CEO, Aquaculture Stewardship Council
Targets can be ignored, or feel arbitrary, but they are also vital when it comes to corralling multiple countries, organisations and people together to tackle issues that seem difficult to deal with individually.
In 2015, UN member states adopted 17 Sustainable Development Goals (SDGs) – social and environmental targets to bring the world together to work towards a better and more sustainable future for all.
The SDGs are helping tackle these global challenges: they comprise 169 targets that cover a wide range of issues, including poverty, inequality and climate change.
Interconnectivity of SDGs
At the Aquaculture Stewardship Council (ASC) we wanted to know how many SDGs our work in responsible fish farming was contributing towards. SDG 14 is Life Below Water, so is of course very relevant to our work. This work is ongoing and will result in a full benchmarking report, but what we have found so far is that we are contributing towards a surprisingly high number of other SDGs. In fact, every single SDG includes at least two targets within the scope of our work, with 93 relevant targets altogether.
Why so many? The other SDGs are not just about food, after all – in fact, only one is explicitly about food (Zero Hunger), with two others closely related (Good Health and Wellbeing; Responsible Consumption and Production).
Promoting responsible aquaculture
How we produce our food is interconnected with so many other issues, meaning responsible aquaculture can contribute to SDGs that on the face of it have nothing to do with seafood. For example, SDGs like Gender Equality (the seafood sector employs a high proportion of women, directly and indirectly), or Decent Work and Economic Growth (aquaculture is a vital part of the economy of many developing countries).

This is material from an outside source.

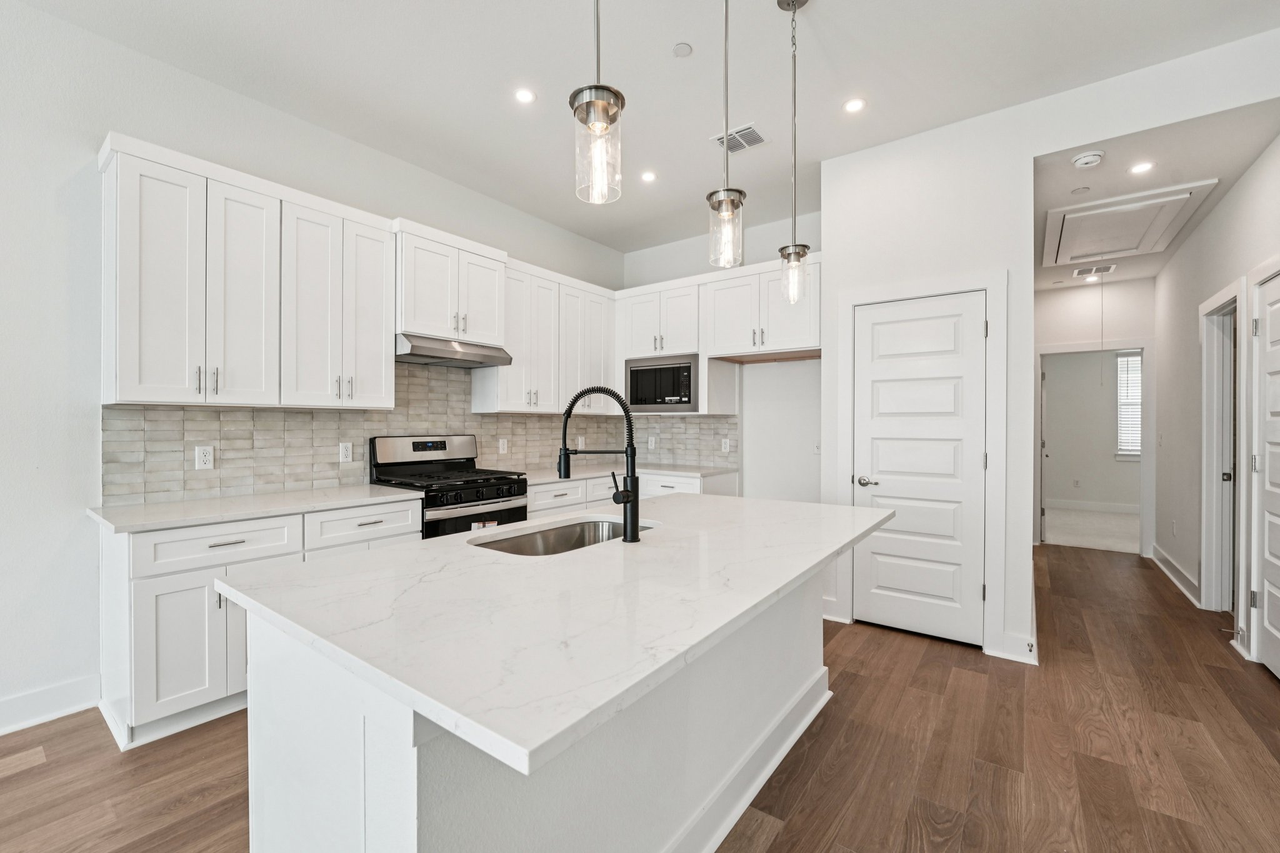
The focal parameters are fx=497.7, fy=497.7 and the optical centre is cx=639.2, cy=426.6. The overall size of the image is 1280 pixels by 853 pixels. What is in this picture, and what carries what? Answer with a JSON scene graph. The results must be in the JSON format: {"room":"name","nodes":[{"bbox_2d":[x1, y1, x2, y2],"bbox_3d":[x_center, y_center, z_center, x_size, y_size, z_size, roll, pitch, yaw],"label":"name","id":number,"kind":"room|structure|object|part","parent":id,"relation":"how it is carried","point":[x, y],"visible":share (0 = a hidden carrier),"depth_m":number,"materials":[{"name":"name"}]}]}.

How we produce our food is interconnected with so many other issues, meaning responsible aquaculture can contribute to SDGs that on the face of it have nothing to do with seafood.
This is encouraging as it shows that even something as seemingly small as what food we choose to buy and eat can have far-reaching impacts.
It should also sound a note of caution: because while responsible aquaculture can contribute to the SDGs, irresponsible aquaculture can harm them. If farms don’t have strong anti-discrimination policies in place, gender equality will not improve. Life below water cannot thrive if irresponsible farms are degrading oceans and rivers.
The SDGs are targets for the future, but ASC certification requires farms to make improvements right now. Only farms that demonstrate they meet hundreds of requirements for responsible production can use the ASC logo. Choosing their seafood helps to accelerate the reaching of these critical targets. Aligning with the SDGs shows that the little choices we make can have wide-ranging impacts – it’s up to us whether they’re positive or negative.